Former PIC CEO Dan Matjila testifies at the PIC Commission of Inquiry. Picture: Oupa Mokoena/African News Agency (ANA)
Former Public Investments Corporation (PIC) chief executive Daniel Matjila yesterday admitted that the multibillion-rand outlay in Erin Energy was a bad investment.

Matjila told Judge Lex Mpati’s inquiry into allegations of malfeasance at the asset manager that a decline in oil prices led to Erin falling into bankruptcy.

He said the PIC lost around $333 million (R4.6bn) in the process.

Matjila said one of the conditions was that six months after disbursement, Erin would increase oil production.
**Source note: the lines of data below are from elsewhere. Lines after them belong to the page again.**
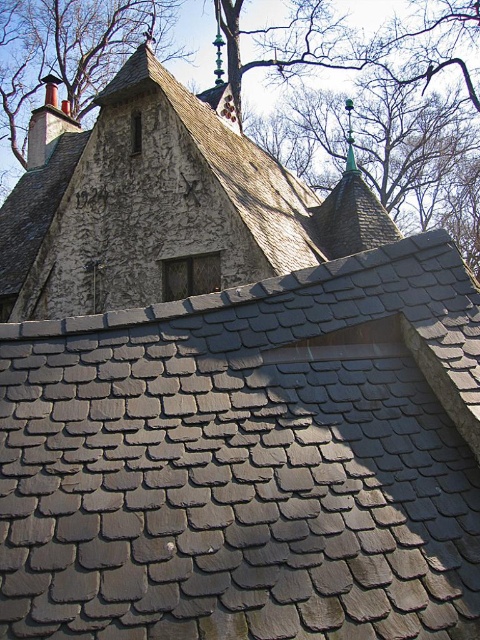
You are an architect evaluating the building. You see both the gray slate roof at upper center and the green textured roof at upper center. Which one has a larger surface area?

The gray slate roof at upper center is smaller than the green textured roof at upper center, so the green textured roof at upper center has a larger surface area.

You are an architect analyzing the building facade. You observe the dark gray slate tile roof at upper center and the green textured roof at upper center. Which roof is positioned to the right side of the other?

The dark gray slate tile roof at upper center is to the right of the green textured roof at upper center.

You are standing in front of the building and want to take a photo of the dark gray slate tile roof at upper center. If your camera has a maximum focus range of 6 meters, will it be able to capture the roof clearly?

The dark gray slate tile roof at upper center is 6.63 meters away from the camera. Since the maximum focus range is 6 meters, the camera cannot focus on the roof clearly.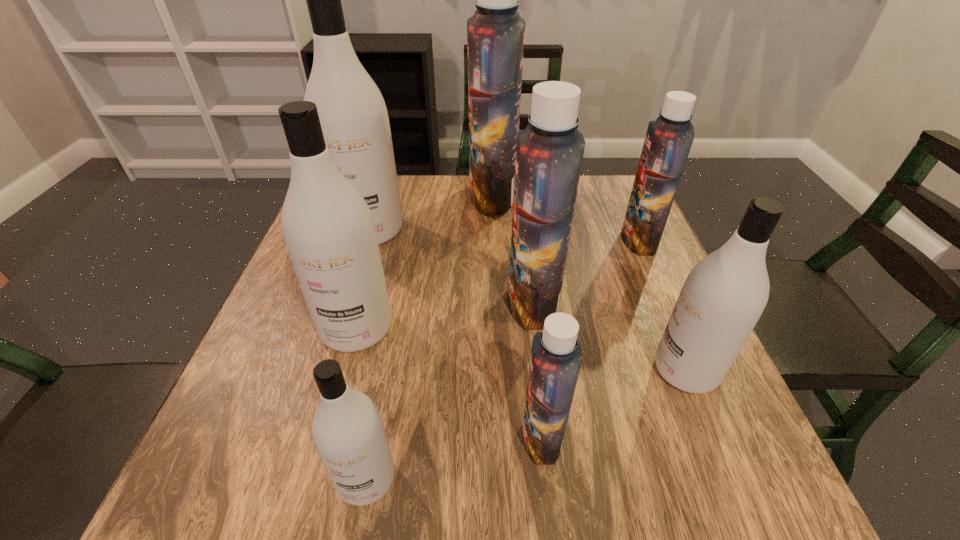
Locate an element on the screen. free location at the near left corner is located at coordinates (275, 472).

I want to click on free point at the far right corner, so click(x=579, y=197).

You are a GUI agent. You are given a task and a screenshot of the screen. Output one action in this format:
    pyautogui.click(x=<x>, y=<y>)
    Task: Click on the blank region between the rightmost blue shampoo and the rightmost white shampoo
    The image size is (960, 540).
    Given the screenshot: What is the action you would take?
    pyautogui.click(x=662, y=305)

Where is `vacant region between the second biggest white shampoo and the smallest blue shampoo`? The width and height of the screenshot is (960, 540). vacant region between the second biggest white shampoo and the smallest blue shampoo is located at coordinates (449, 382).

Where is `free space between the rightmost white shampoo and the nearest blue shampoo`? free space between the rightmost white shampoo and the nearest blue shampoo is located at coordinates (613, 403).

This screenshot has height=540, width=960. I want to click on free spot between the third smallest white shampoo and the nearest blue shampoo, so click(x=449, y=382).

Find the location of a particular element. free spot between the third smallest white shampoo and the smallest blue shampoo is located at coordinates (449, 382).

You are a GUI agent. You are given a task and a screenshot of the screen. Output one action in this format:
    pyautogui.click(x=<x>, y=<y>)
    Task: Click on the unoccupied area between the third farthest blue shampoo and the rightmost white shampoo
    This screenshot has height=540, width=960.
    Given the screenshot: What is the action you would take?
    pyautogui.click(x=610, y=336)

Locate an element on the screen. Image resolution: width=960 pixels, height=540 pixels. free spot between the smallest blue shampoo and the second smallest white shampoo is located at coordinates (613, 403).

Where is `free point between the rightmost white shampoo and the second biggest white shampoo`? free point between the rightmost white shampoo and the second biggest white shampoo is located at coordinates (521, 349).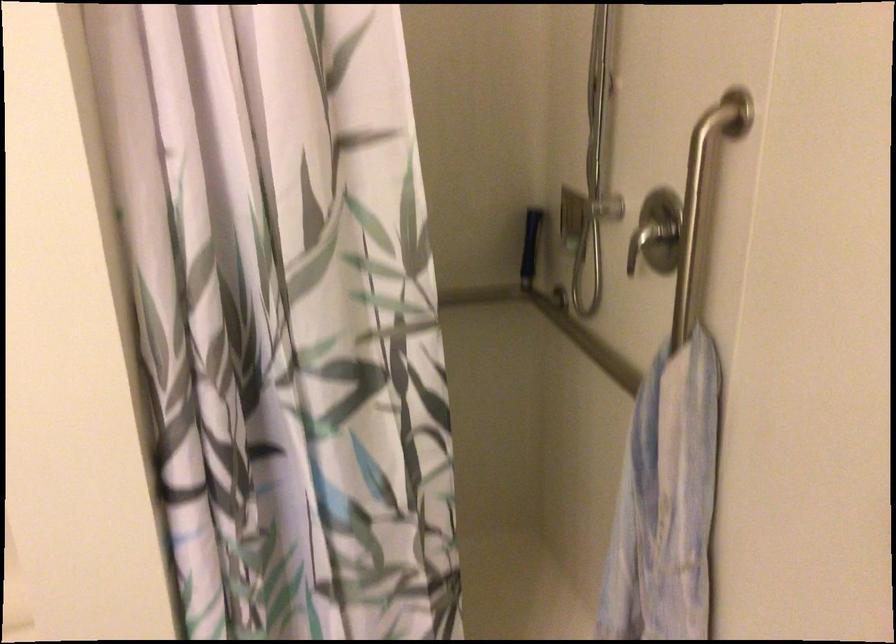
The image size is (896, 644). I want to click on horizontal grab bar, so click(x=586, y=341).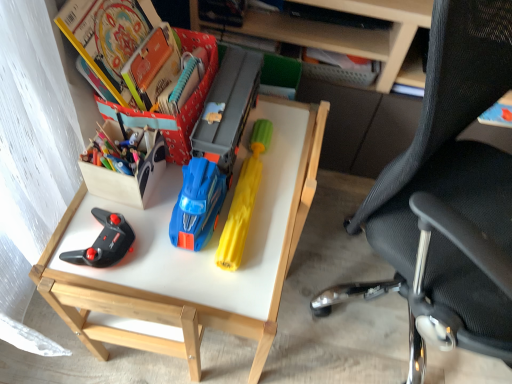
Locate an element on the screen. This screenshot has width=512, height=384. free point above matte paper book at upper left, placed as the first book when sorted from back to front (from a real-world perspective) is located at coordinates (170, 71).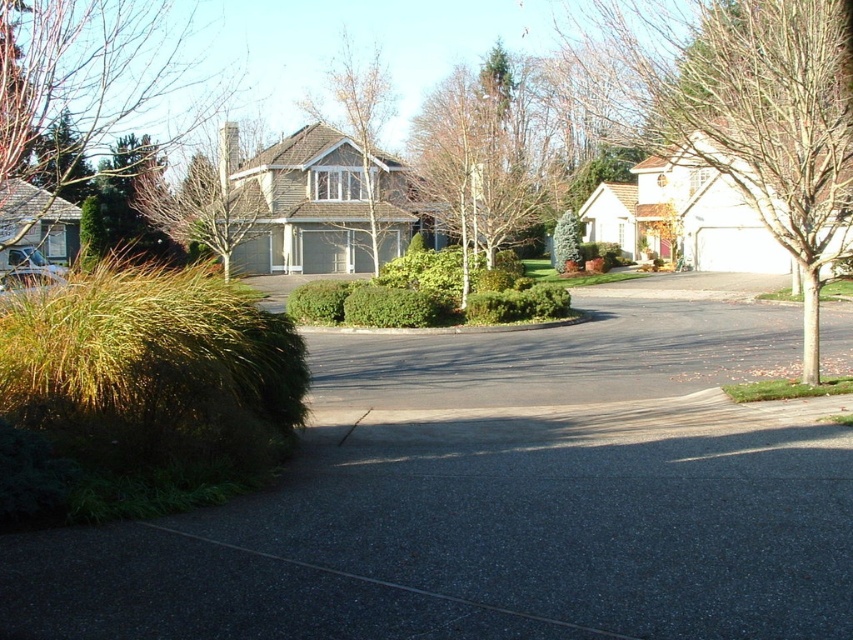
You are a gardener planning to trim both the brown textured tree at center and the green leafy hedge at center. Considering their heights, which one would require a ladder to reach the top?

The brown textured tree at center is much taller than the green leafy hedge at center, so the gardener would need a ladder to trim the brown textured tree at center.

Consider the image. You are a gardener planning to plant a new tree in this suburban yard. The bare wood tree at right and the brown textured tree at center are already present. Which existing tree has a wider trunk to consider for spacing?

The bare wood tree at right has a wider trunk than the brown textured tree at center, so it requires more space.

You are a gardener planning to plant a new tree in this suburban street scene. Considering the positions of the existing bare wood tree at right and brown textured tree at center, which tree would you need to consider for potential shading issues if you want to plant a new tree that requires full sunlight?

Answer: The brown textured tree at center is above the bare wood tree at right, so it would cast more shade. Therefore, you should consider the brown textured tree at center for potential shading issues when planting a new tree that requires full sunlight.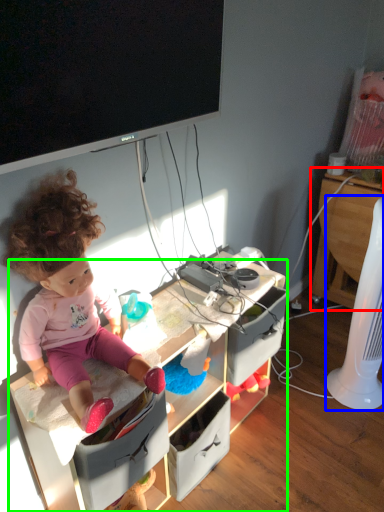
Question: Which is farther away from computer desk (highlighted by a red box)? fan (highlighted by a blue box) or desk (highlighted by a green box)?

Choices:
 (A) fan
 (B) desk

Answer: (B)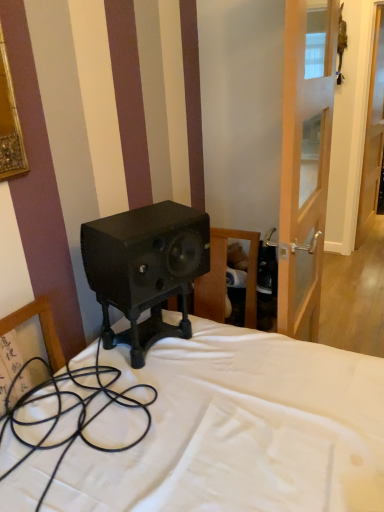
Question: From a real-world perspective, is matte black speaker at center over transparent glass door at right?

Choices:
 (A) no
 (B) yes

Answer: (A)

Question: Can you confirm if matte black speaker at center is shorter than transparent glass door at right?

Choices:
 (A) no
 (B) yes

Answer: (B)

Question: Does matte black speaker at center have a smaller size compared to transparent glass door at right?

Choices:
 (A) yes
 (B) no

Answer: (A)

Question: Is matte black speaker at center not inside transparent glass door at right?

Choices:
 (A) no
 (B) yes

Answer: (B)

Question: Is matte black speaker at center thinner than transparent glass door at right?

Choices:
 (A) yes
 (B) no

Answer: (B)

Question: From their relative heights in the image, would you say transparent glass door at right is taller or shorter than black rubber cable at lower left?

Choices:
 (A) tall
 (B) short

Answer: (A)

Question: From a real-world perspective, relative to black rubber cable at lower left, is transparent glass door at right vertically above or below?

Choices:
 (A) below
 (B) above

Answer: (B)

Question: Would you say transparent glass door at right is inside or outside black rubber cable at lower left?

Choices:
 (A) outside
 (B) inside

Answer: (A)

Question: From the image's perspective, is transparent glass door at right above or below black rubber cable at lower left?

Choices:
 (A) below
 (B) above

Answer: (B)

Question: In the image, is black rubber cable at lower left on the left side or the right side of transparent glass door at right?

Choices:
 (A) left
 (B) right

Answer: (A)

Question: Is black rubber cable at lower left situated inside transparent glass door at right or outside?

Choices:
 (A) inside
 (B) outside

Answer: (B)

Question: Is black rubber cable at lower left wider or thinner than transparent glass door at right?

Choices:
 (A) thin
 (B) wide

Answer: (B)

Question: From the image's perspective, relative to transparent glass door at right, is black rubber cable at lower left above or below?

Choices:
 (A) above
 (B) below

Answer: (B)

Question: Is point (124, 246) closer or farther from the camera than point (377, 118)?

Choices:
 (A) farther
 (B) closer

Answer: (B)

Question: From the image's perspective, relative to transparent glass door at right, is matte black speaker at center above or below?

Choices:
 (A) above
 (B) below

Answer: (B)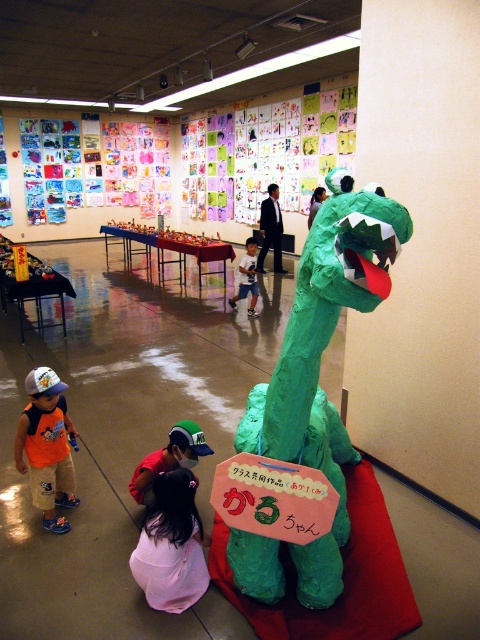
Which is below, orange cotton shirt at lower left or light blue fabric shirt at center?

orange cotton shirt at lower left is below.

The height and width of the screenshot is (640, 480). I want to click on orange cotton shirt at lower left, so click(x=47, y=445).

Does green papier-mâché dinosaur at center have a smaller size compared to orange cotton shirt at lower left?

No.

Is green papier-mâché dinosaur at center taller than orange cotton shirt at lower left?

Yes, green papier-mâché dinosaur at center is taller than orange cotton shirt at lower left.

Identify the location of green papier-mâché dinosaur at center. This screenshot has width=480, height=640. (320, 360).

This screenshot has height=640, width=480. I want to click on green papier-mâché dinosaur at center, so click(x=320, y=360).

Is orange cotton shirt at lower left wider than reddish-orange fabric at lower center?

In fact, orange cotton shirt at lower left might be narrower than reddish-orange fabric at lower center.

Between orange cotton shirt at lower left and reddish-orange fabric at lower center, which one is positioned lower?

reddish-orange fabric at lower center is lower down.

Who is more distant from viewer, (x=33, y=480) or (x=190, y=467)?

Positioned behind is point (x=190, y=467).

Identify the location of orange cotton shirt at lower left. (47, 445).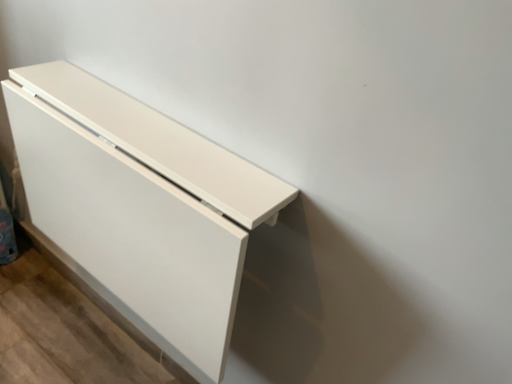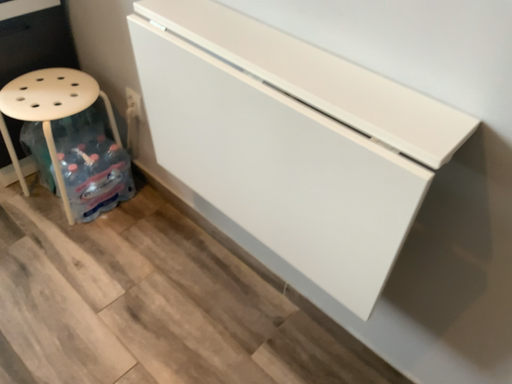
Question: Which way did the camera rotate in the video?

Choices:
 (A) rotated upward
 (B) rotated downward

Answer: (B)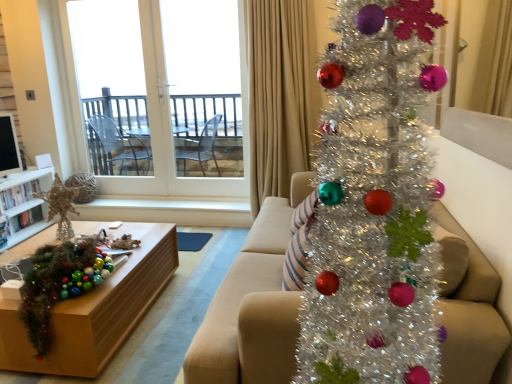
This screenshot has height=384, width=512. What do you see at coordinates (252, 307) in the screenshot?
I see `matte beige couch at center` at bounding box center [252, 307].

The image size is (512, 384). In order to click on white glass door at upper left in this screenshot , I will do `click(168, 89)`.

This screenshot has height=384, width=512. In order to click on wooden table at lower left in this screenshot , I will do `click(96, 310)`.

From the image's perspective, which one is positioned lower, wooden table at lower left or beige fabric curtain at upper right?

wooden table at lower left, from the image's perspective.

Is point (127, 333) closer or farther from the camera than point (282, 10)?

Point (127, 333).

Between wooden table at lower left and beige fabric curtain at upper right, which one is positioned behind?

beige fabric curtain at upper right is more distant.

Who is taller, wooden table at lower left or beige fabric curtain at upper right?

With more height is beige fabric curtain at upper right.

Is matte beige couch at center to the right of beige fabric curtain at upper right from the viewer's perspective?

Yes.

Considering the relative sizes of matte beige couch at center and beige fabric curtain at upper right in the image provided, is matte beige couch at center thinner than beige fabric curtain at upper right?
“Unfortunately they ran into technical problems in September/October of 2014,” he said. “The rig experienced technical problems to the point the contract had to be cancelled.”

Matjila testified that the new rig was brought in May 2015 but that at that time the oil price had fallen sharply.

“There was just a downward slippery slope on the oil price.”

The Erin deal dates back to 2013 when Matjila was the R2 trillion asset manager's chief investment officer.

The PIC’s investment was $270m via the listing of Camac (which later became Erin Energy) on the Johannesburg Stock Exchange.

According to the deal, the PIC would assume a 30 percent shareholding in Camac and a seat on the board.

The PIC was also to have presence on the audit and risk committee.

Matjila said the PIC had later learned that there were many things that were not disclosed to it in the transaction.

Matjila took exception to technical questions about the contract and said that detail could be provided by those who worked under him and had “technical expertise and know-how” to advise him.

“Can you imagine running a R2trln fund where I have to look at each detail of every little correspondence or contract that comes through the PIC? That is humanly impossible.”

The commissioners then took Matjila to task over the PIC’s investment into Togo-headquartered Ecobank. He testified that the PIC invested in Ecobank in 2012 and that an amount of $250m was invested.

Matjila said despite its current troubles, he believed that the bank would recover and that the asset manager had not lost money on the investment.

“As a long-term investor we had seen an improvement in the balance sheet. We are not alone. We are with very reputable shareholders,” Matjila said.

South African lender Nedbank in 2014 bought a 20 percent strategic stake in the pan-African lender for $500m. Ecobank has the biggest banking network on the continent with 2000 branches in 36 countries.

Matjila said when he joined the Ecobank board as a PIC representative, he found a lot of “friends” occupied board positions and that this did not bode well for good governance.

“There was a lot of things that were not kosher, which were discovered after I joined the board. That was the start of the fight to fix the governance, and to get a board with lots of independent directors.”